**Assignment**
An exact repetition of the data is required; no picture should appear in it.

Saved data entries
####################
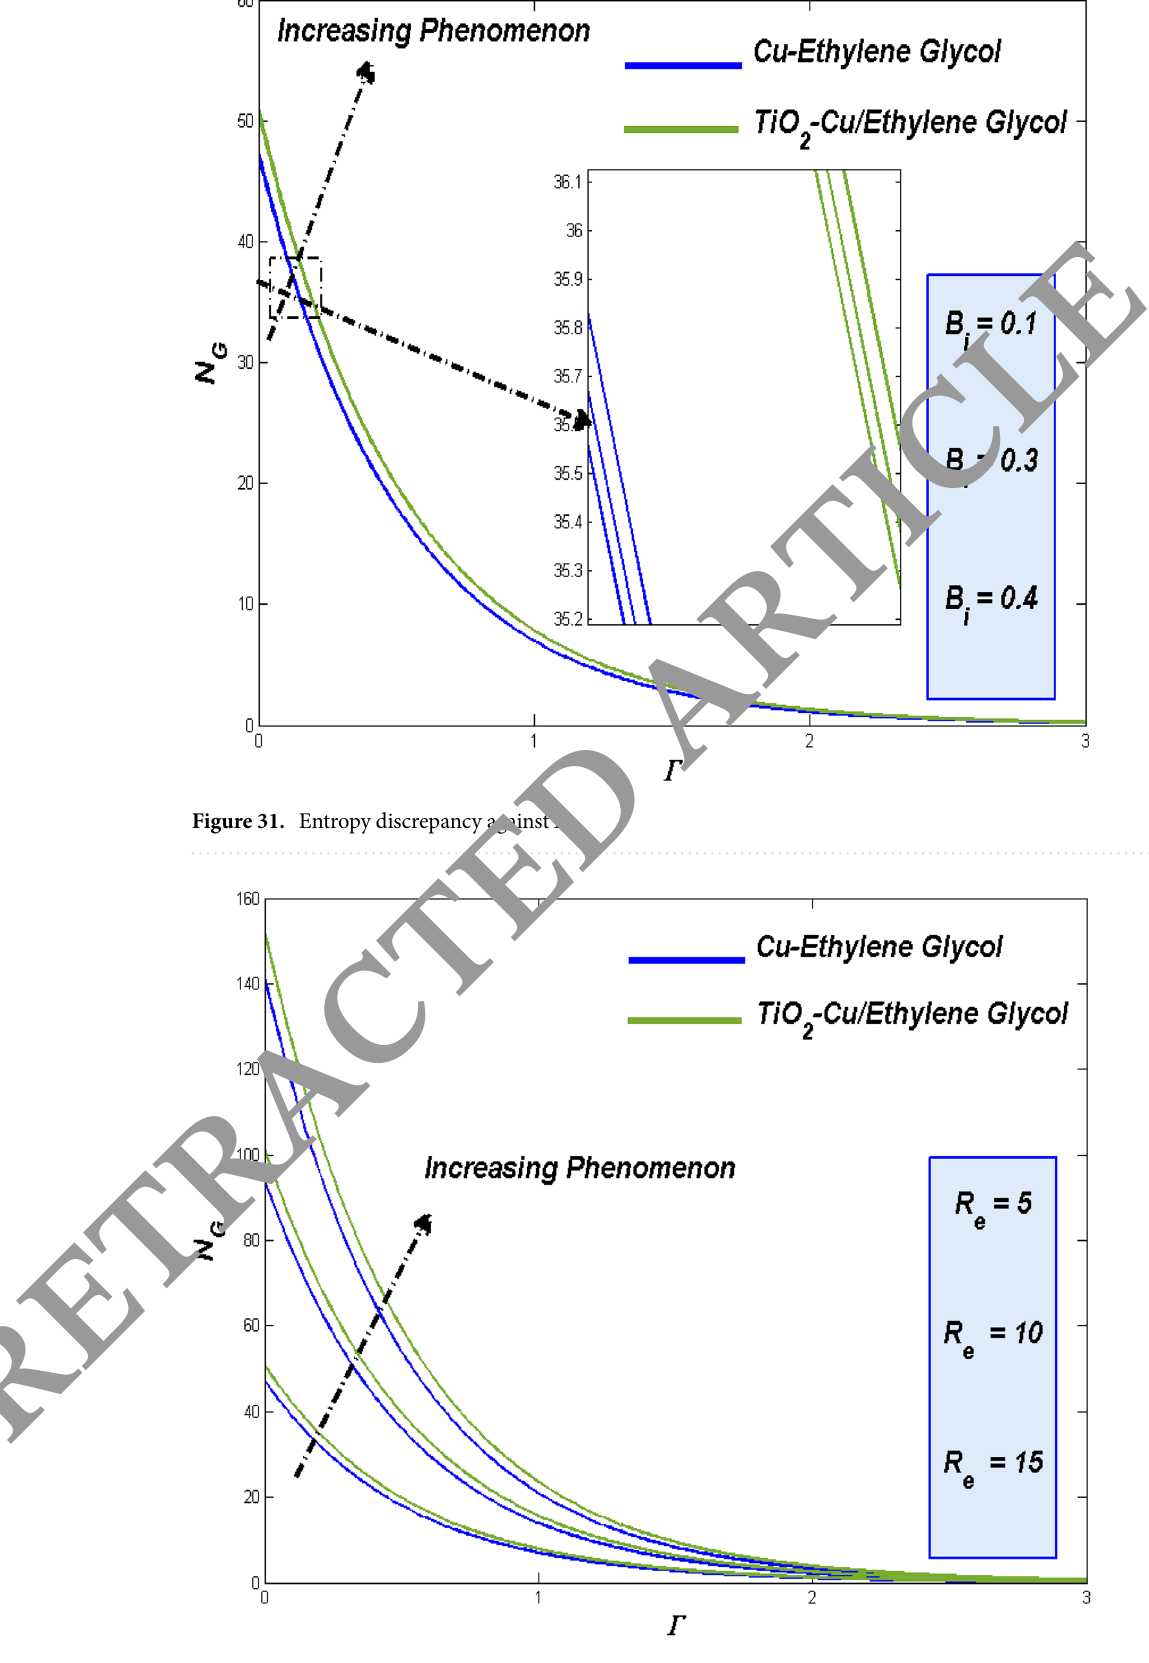
Figure 32. Entropy discrepancy against R e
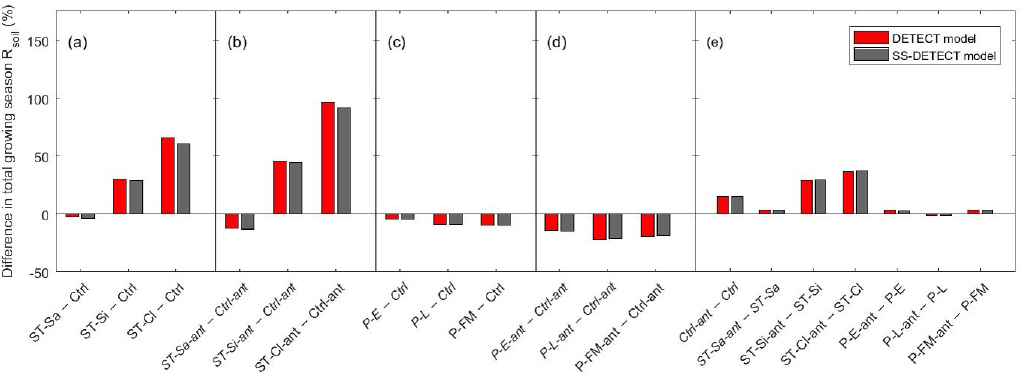
Figure 4. Differences of total growing season (April–September) soil respiration ( R soil ) as predicted by the non-steady-state (DETECT) and steady-state (SS-DETECT) models, for different pairs of scenarios. Comparisons are grouped so that they quantify the effects of (a) soil texture without antecedent effects, (b) soil texture with antecedent effects, (c) precipitation without antecedent effects, (d) precipitation with antecedent effects, and (e) antecedent effects. See Table 2 for descriptions of each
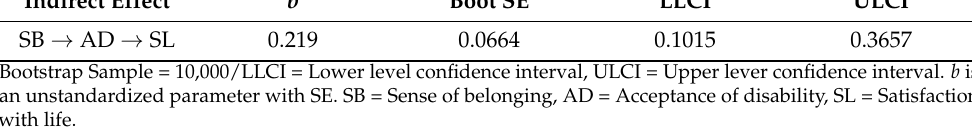
Table 6. Index of indirect effect. Indirect Effect b Boot SE LLCI ULCI SB → AD → SL 0.219 0.0664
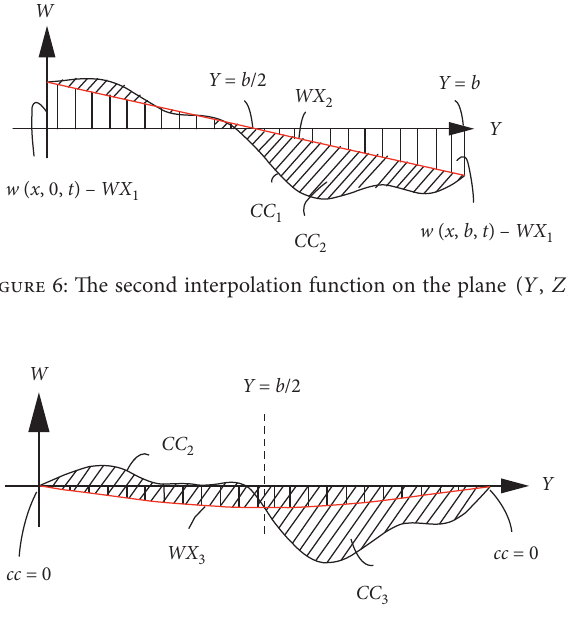
Figure 7: The third interpolation function on the plane ( Y, Z ) .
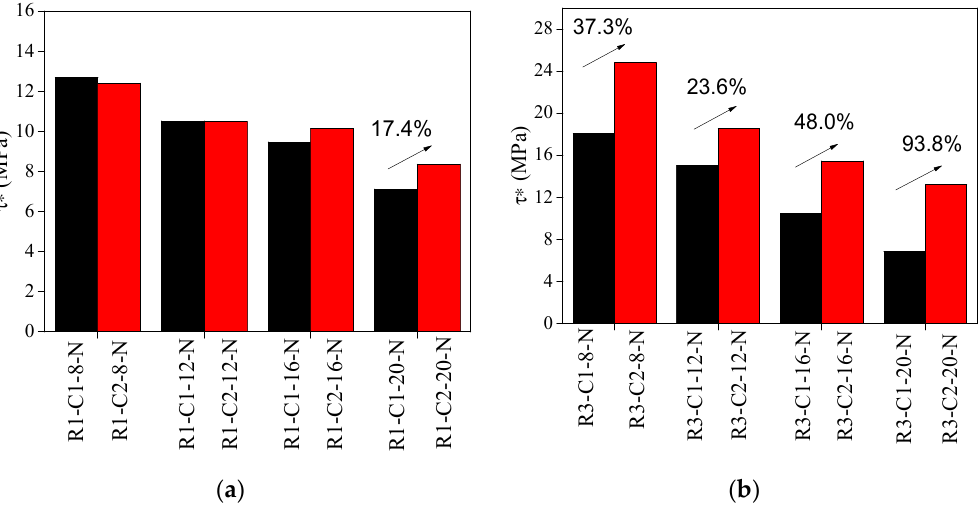
Figure 11. Comparison of average bond strength of R1 and R3 bars in C1 and C2 concrete without stirrups. ( a ) R1 bars ( b ) R3 bars.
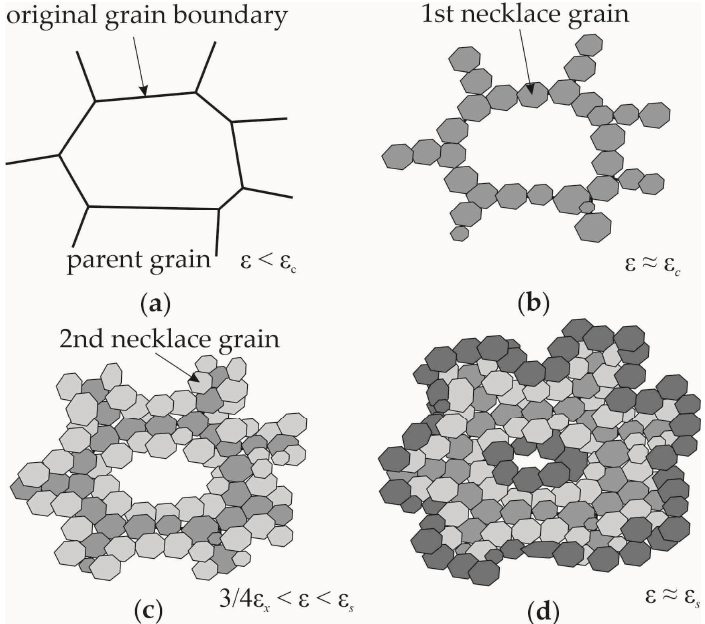
Figure 1. Scheme for the formation of a fine-grained structure during DDRX at various degrees of deformation ε : ε < ε c ( a ), ε ≈ ε c ( b ), 3/4 ε x < ε < ε s ( c ), ε ≈ ε s ( d ) (it was developed based on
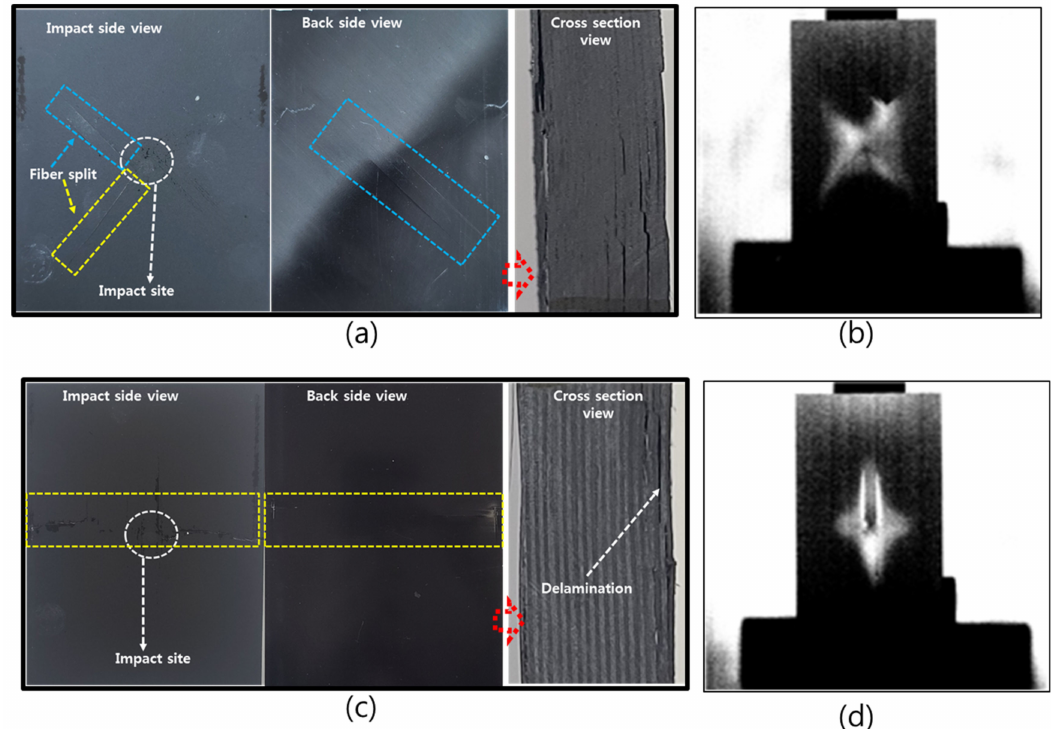
Figure 6. Digital camera images for external view (left) and lock-in thermography image for defects detections (right): ( a , b ) Specimen lamination in +45 ◦ / − 45 ◦ and ( c , d ) Specimen lamination in 0 ◦ /90 ◦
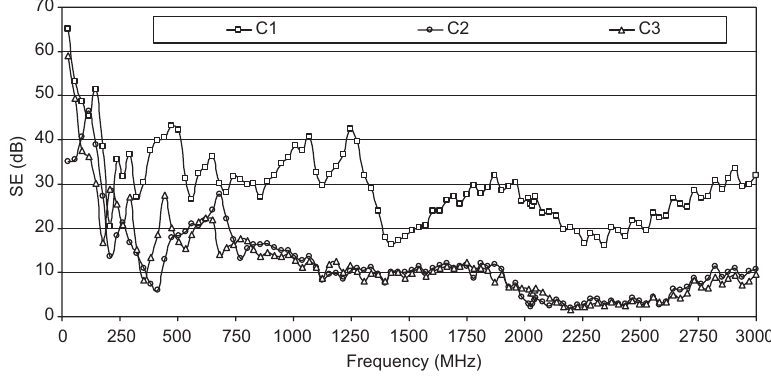
Figure 6 EMSE values of C1 to C3 composite laminates.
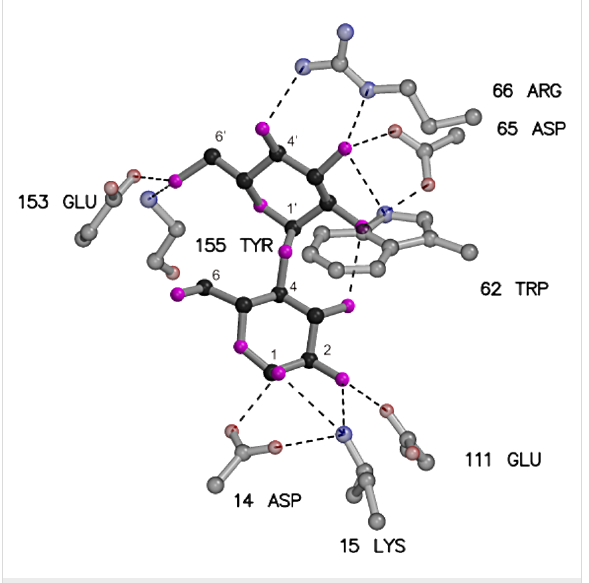
Figure 1: Schematic diagram of the network of hydrogen bonds in the binding pocket of the complex between MBP and maltose (PDB ID code 1ANF); hydrogen bonds are shown as dashed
####################
**Solution below**
Figure 32. Entropy discrepancy against R e
Figure 4. Differences of total growing season (April–September) soil respiration ( R soil ) as predicted by the non-steady-state (DETECT) and steady-state (SS-DETECT) models, for different pairs of scenarios. Comparisons are grouped so that they quantify the effects of (a) soil texture without antecedent effects, (b) soil texture with antecedent effects, (c) precipitation without antecedent effects, (d) precipitation with antecedent effects, and (e) antecedent effects. See Table 2 for descriptions of each
Table 6. Index of indirect effect. Indirect Effect b Boot SE LLCI ULCI SB → AD → SL 0.219 0.0664
Figure 7: The third interpolation function on the plane ( Y, Z ) .
Figure 11. Comparison of average bond strength of R1 and R3 bars in C1 and C2 concrete without stirrups. ( a ) R1 bars ( b ) R3 bars.
Figure 1. Scheme for the formation of a fine-grained structure during DDRX at various degrees of deformation ε : ε < ε c ( a ), ε ≈ ε c ( b ), 3/4 ε x < ε < ε s ( c ), ε ≈ ε s ( d ) (it was developed based on
Figure 6. Digital camera images for external view (left) and lock-in thermography image for defects detections (right): ( a , b ) Specimen lamination in +45 ◦ / − 45 ◦ and ( c , d ) Specimen lamination in 0 ◦ /90 ◦
Figure 6 EMSE values of C1 to C3 composite laminates.
Figure 1: Schematic diagram of the network of hydrogen bonds in the binding pocket of the complex between MBP and maltose (PDB ID code 1ANF); hydrogen bonds are shown as dashed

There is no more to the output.